I think it's fair to say that only a fellow TN sufferer can know the unique combination of incredible pain and emotional uncertainty that are the hallmarks of TN. Starting with figuring out what's wrong with you the first time you have a TN attack that you think may be a root canal problem to finally coming up with the progression of professionals and treatment plans that are needed to manage TN, I don't know of a more frustrating, yet non-lethal chronic pain disease than TN. When I try to explain it to non-sufferers, I tell them it is like "having an excruciating kidney stone attack in my mouth, multiple times a day that just takes you down, sometimes literally it just hurts so much" It also reminds me of having a needle shot of novacaine directly to your nerve, instead of intramuscularly.

TN, in it's more advanced forms. is disease where the level of medication gets so high that you are really incapacitated from doing anything else useful, which also is unusual. However, one of the most difficult challenges for me in Oct. of 2002 when I first became symptomatic was 1) getting the right "differential diagnosis" 2) finding accurate information I needed to myself.

Fortunately a local neurologist here had me do some drug trials with Neurontin that determined I probably had TN, which was later verified by Dr. Henry Gremillion at the truly outstanding McMahon Facial Pain Center at the Univ. of Florida/Shands Hospital. During that time, I spent alot of time "googling" my symptoms and problem on the web, which is where I found the TNA. I immediately order the Striking Back! book which immediately became my bible and "user's manual" from then on in both understanding and seeking help in the right places for my own situation.

The combination of advice and experience that Alana, the TNA nurse practitioner was able to share with me combined with the MVD patient referrral list I was able to interview (all 21 of them) before deciding to have a 7 hr. macro vascular decompression surgery in April of 2005 at Mass General were by far the most valuable resources in my fight against TN.

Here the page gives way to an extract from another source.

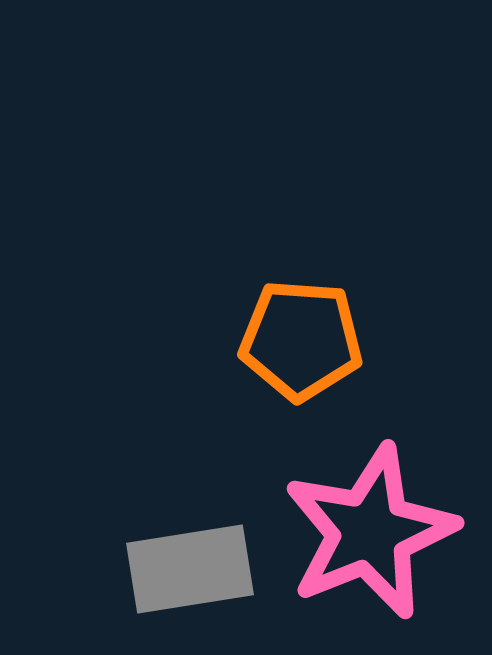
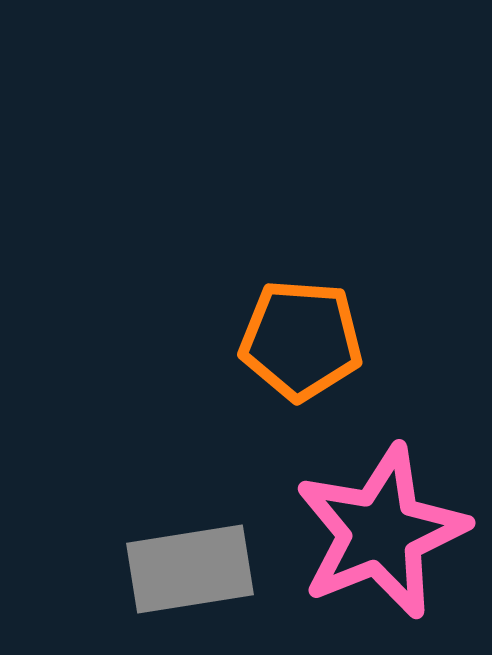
pink star: moved 11 px right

I had 25 separate appointments with probably half as many different dentists, endodontists, acupuncturists (didn't work at all), pain mgmnt doctors, facial pain specialists, and neurologist before I found my own effective treatment solution. I found, like I'm sure many reading this have that the average dentist's and local neurologist knowledge on TN is a mile wide and 2 inches deep and that unfortunately the best TN knowledge has been "silo-ed" with what seemed to be a handful of top doctors, none of which were geographically convenient for me, however as any sufferer knows, nothing was going to stand between me and accessing effective treatment.

The Trigeminal Neuralgia Association was, and is, by far the single most important information and human resource that helped me accomplish my treatment goals. My own personal goal as a TNA trustee is to find even more productive ways for TNA to "get the word out" to sufferers, who may not even know they have TN, and help all of those who do to quickly get access to the best available evaluation and treatment resources. Fortunately, the web, coupled with our "help-line" and fabulous support groups gives us enormous leverage in this fight.

As for me, I was pain-free for 15 months after my March 2005 MVD and then had a significant recurrence which I treated with a successful RF Rhizotomy, again at Mass General , last December of 2006 and am now completely pain-free, however I think it is incumbent on those of us that are in a position to help and "give back", whether that be financial, donating relevant organizational and leadership skills and through support groups and patient reference list to help each other and those who are just beginning or are in the middle of their illness, as no one but a fellow TN sufferer knows what we go through which makes our support of each other, and of TNA, so incredibly important.